Według Dochnala obie strony miały zawrzeć porozumienie o "daleko idącej współpracy w zakresie inwestycji kapitałowych w polskim sektorze naftowym". "Kulczyk Holding i Łukoil miały się porozumieć dla wspólnego przejęcia Rafinerii Gdańskiej, a następnie zmodyfikowania struktury kapitałowej Orlenu". Ceną dla Kulczyka miało być 25 proc. plus 1 akcja tych firm - zeznawał Dochnal przed komisją.

Pytany, po co w tym już zawartym układzie Kulczyk-Łukoil miał występować on sam, Dochnal wyjaśnił, że chodziło to, by zapewnił Rosjan, że projektowany skład akcjonariuszy (Kulczyk i Łukoil) jest optymalny, i by wstrzymał własną aktywność na tym polu. Pytany, czy Kulczyk zaproponował mu odstępne za wycofanie się z  interesu, Dochnal odpowiedział, że "można to tak nazwać".

W "obawie o bezpieczeństwo swoje i rodziny" nie odpowiedział, kto z polskiej strony, polskich polityków organizował spotkanie Alekpierow - Kulczyk w Londynie. Pytany czy Kancelaria Prezydenta brała udział w organizowaniu lub wiedziała o spotkaniu w Londynie, powiedział: "nie mogę odpowiedzieć na to pytanie".

Dopytywany przez posłów powiedział, że spotkania w Londynie nie  organizowali ani Marek Modecki, ani współpracownik Modeckiego Konrad Urbański, ani doradca prezydenta ds. Międzynarodowych Stanisław Ciosek. Ocenił, że kancelaria prawna Dewey Ballantines "nie była dla sprawy obojętna". Dodał, że o spotkaniu w Londynie więcej wiedział Lejb Fogelman z tej firmy, niż Jarosław Grzesiak. Powiedział też, że Dewey Ballantines kontaktował się z b. szefem gabinetu prezydenta Markiem Ungierem, lecz "nie może odpowiedzieć na pytanie", czy to Ungier organizował spotkanie Alekpierowa z  Kulczykiem i czy wiedział o tym spotkaniu.

Dochnal zaznaczył, że jedynie na tajnym posiedzeniu mógłby odpowiedzieć na pytanie, kto z przedstawicieli polskiej władzy uczestniczył w wewnętrznej konfrontacji przy próbie opanowania rynku paliwowego - "konfrontacji o to, kto zawładnie rynkiem paliwowym w sensie wyższości decyzji, rozstrzygania spraw".

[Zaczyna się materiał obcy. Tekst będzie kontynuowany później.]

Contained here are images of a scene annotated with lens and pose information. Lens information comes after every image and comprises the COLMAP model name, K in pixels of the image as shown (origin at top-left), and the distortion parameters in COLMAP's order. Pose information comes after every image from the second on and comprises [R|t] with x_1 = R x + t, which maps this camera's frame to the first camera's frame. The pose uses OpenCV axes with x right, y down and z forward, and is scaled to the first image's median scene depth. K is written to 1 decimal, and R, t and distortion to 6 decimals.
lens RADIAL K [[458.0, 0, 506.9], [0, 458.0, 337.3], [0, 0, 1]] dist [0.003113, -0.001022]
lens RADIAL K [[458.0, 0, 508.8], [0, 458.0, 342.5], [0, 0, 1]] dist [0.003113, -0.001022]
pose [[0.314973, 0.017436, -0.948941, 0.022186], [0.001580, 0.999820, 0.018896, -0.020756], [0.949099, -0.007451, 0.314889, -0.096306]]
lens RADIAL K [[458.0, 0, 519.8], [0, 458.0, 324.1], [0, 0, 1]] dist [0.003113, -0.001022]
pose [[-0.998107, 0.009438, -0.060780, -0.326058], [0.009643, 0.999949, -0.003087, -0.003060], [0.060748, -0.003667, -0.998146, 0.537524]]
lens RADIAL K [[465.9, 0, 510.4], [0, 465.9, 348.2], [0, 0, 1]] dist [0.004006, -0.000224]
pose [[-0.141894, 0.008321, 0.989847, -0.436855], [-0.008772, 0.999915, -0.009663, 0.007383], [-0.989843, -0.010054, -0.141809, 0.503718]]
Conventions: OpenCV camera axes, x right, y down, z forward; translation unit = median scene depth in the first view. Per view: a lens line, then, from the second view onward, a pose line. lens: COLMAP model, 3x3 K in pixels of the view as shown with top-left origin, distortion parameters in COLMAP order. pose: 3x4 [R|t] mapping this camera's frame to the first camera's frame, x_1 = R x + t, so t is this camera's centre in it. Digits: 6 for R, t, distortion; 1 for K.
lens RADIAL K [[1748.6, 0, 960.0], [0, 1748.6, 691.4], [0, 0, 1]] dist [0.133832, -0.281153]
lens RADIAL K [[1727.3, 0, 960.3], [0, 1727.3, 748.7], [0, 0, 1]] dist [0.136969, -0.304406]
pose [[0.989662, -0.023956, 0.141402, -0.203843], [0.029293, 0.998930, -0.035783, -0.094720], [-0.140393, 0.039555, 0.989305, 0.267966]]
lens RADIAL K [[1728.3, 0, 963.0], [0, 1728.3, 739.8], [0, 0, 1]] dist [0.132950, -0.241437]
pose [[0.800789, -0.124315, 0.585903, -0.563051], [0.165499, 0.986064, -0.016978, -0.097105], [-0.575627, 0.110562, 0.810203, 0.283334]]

Według innej koncepcji, omawianej w korespondencji Dochnala z  października 2002 r., którą dysponowali posłowie, podział akcji Rafinerii Gdańskiej miał nastąpić pomiędzy Łukoil - 39 proc, Skarb Państwa - 2 proc., a 59 proc. miało być sprzedane poprzez Giełdę Papierów Wartościowych w Warszawie. W ocenie Dochnala taka struktura kapitałowa "zapewniłaby menedżerom rafinerii de facto władztwo nad spółką".

Dochnal zeznał, że zatrudnił w swojej firmie b. prezydenckiego rzecznika prasowego Antoniego Styrczulę, by mieć lepszy kontakt z  Kancelarią Prezydenta. Styrczula był jego doradcą i szefem Fundacji Atlantyckiej, której Dochnal jest fundatorem.

Zapewnił, że przygotowywana przez niego kazachska inwestycja w  Rafinerię Gdańską nie była przykrywką dla przejęcia rafinerii przez Łukoil. Według wcześniejszych zeznań Dochnala to właśnie próba wprowadzenia na polski rynek paliwowy Kazachów była prawdziwym powodem jego aresztowania.